- **SOURCE RECORDS**
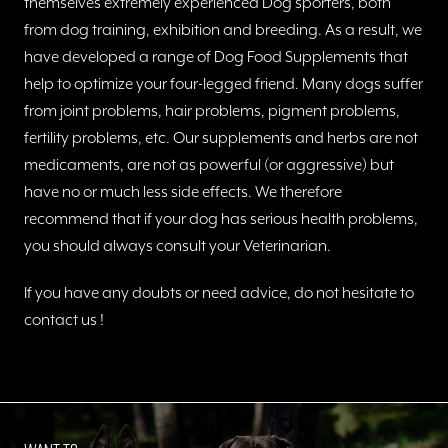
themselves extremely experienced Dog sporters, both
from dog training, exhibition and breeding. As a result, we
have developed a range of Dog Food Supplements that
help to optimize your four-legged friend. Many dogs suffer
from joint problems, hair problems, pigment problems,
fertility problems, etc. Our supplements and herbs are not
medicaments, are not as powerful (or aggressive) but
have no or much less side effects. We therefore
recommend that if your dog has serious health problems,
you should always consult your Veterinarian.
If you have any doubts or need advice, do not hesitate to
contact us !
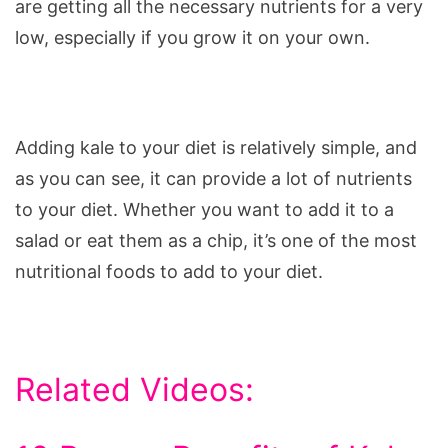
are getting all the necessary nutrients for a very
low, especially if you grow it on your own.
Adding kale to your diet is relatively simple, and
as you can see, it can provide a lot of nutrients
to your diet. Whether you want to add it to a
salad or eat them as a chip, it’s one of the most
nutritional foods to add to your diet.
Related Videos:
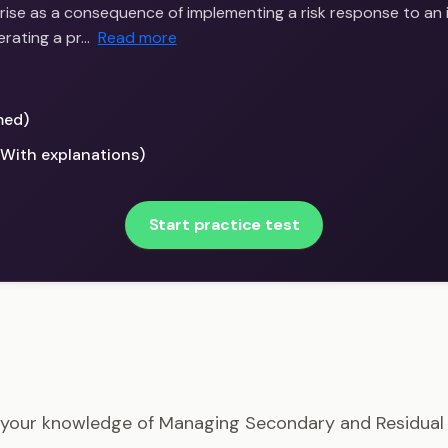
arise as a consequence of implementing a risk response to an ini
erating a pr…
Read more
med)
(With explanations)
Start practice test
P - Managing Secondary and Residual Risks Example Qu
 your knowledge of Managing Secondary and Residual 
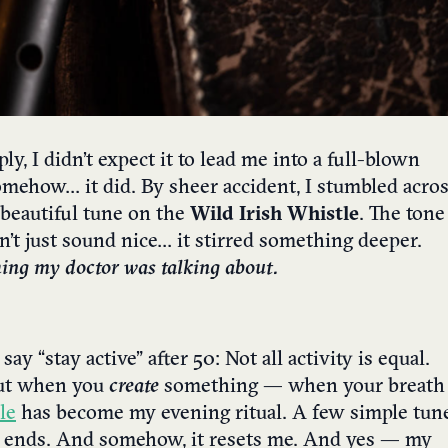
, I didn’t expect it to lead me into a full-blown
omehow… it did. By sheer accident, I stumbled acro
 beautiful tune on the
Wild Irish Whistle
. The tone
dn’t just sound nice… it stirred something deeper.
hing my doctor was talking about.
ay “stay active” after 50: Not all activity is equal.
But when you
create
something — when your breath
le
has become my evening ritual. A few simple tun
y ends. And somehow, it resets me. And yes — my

- **WHAT YOU SHOULD DO**
Arrange the text read from all of the records above as a JSON list of strings, with one string for each line and blank lines omitted. Leave the pictures out of the answer.

- **WRITTEN ANSWER**
[
  "themselves extremely experienced Dog sporters, both",
  "from dog training, exhibition and breeding. As a result, we",
  "have developed a range of Dog Food Supplements that",
  "help to optimize your four-legged friend. Many dogs suffer",
  "from joint problems, hair problems, pigment problems,",
  "fertility problems, etc. Our supplements and herbs are not",
  "medicaments, are not as powerful (or aggressive) but",
  "have no or much less side effects. We therefore",
  "recommend that if your dog has serious health problems,",
  "you should always consult your Veterinarian.",
  "If you have any doubts or need advice, do not hesitate to",
  "contact us !",
  "are getting all the necessary nutrients for a very",
  "low, especially if you grow it on your own.",
  "Adding kale to your diet is relatively simple, and",
  "as you can see, it can provide a lot of nutrients",
  "to your diet. Whether you want to add it to a",
  "salad or eat them as a chip, it’s one of the most",
  "nutritional foods to add to your diet.",
  "Related Videos:",
  "arise as a consequence of implementing a risk response to an ini",
  "erating a pr…",
  "Read more",
  "med)",
  "(With explanations)",
  "Start practice test",
  "P - Managing Secondary and Residual Risks Example Qu",
  " your knowledge of Managing Secondary and Residual ",
  ", I didn’t expect it to lead me into a full-blown",
  "omehow… it did. By sheer accident, I stumbled acro",
  " beautiful tune on the",
  "Wild Irish Whistle",
  ". The tone",
  "dn’t just sound nice… it stirred something deeper.",
  "hing my doctor was talking about.",
  "ay “stay active” after 50: Not all activity is equal.",
  "But when you",
  "create",
  "something — when your breath",
  "le",
  "has become my evening ritual. A few simple tun",
  "y ends. And somehow, it resets me. And yes — my"
]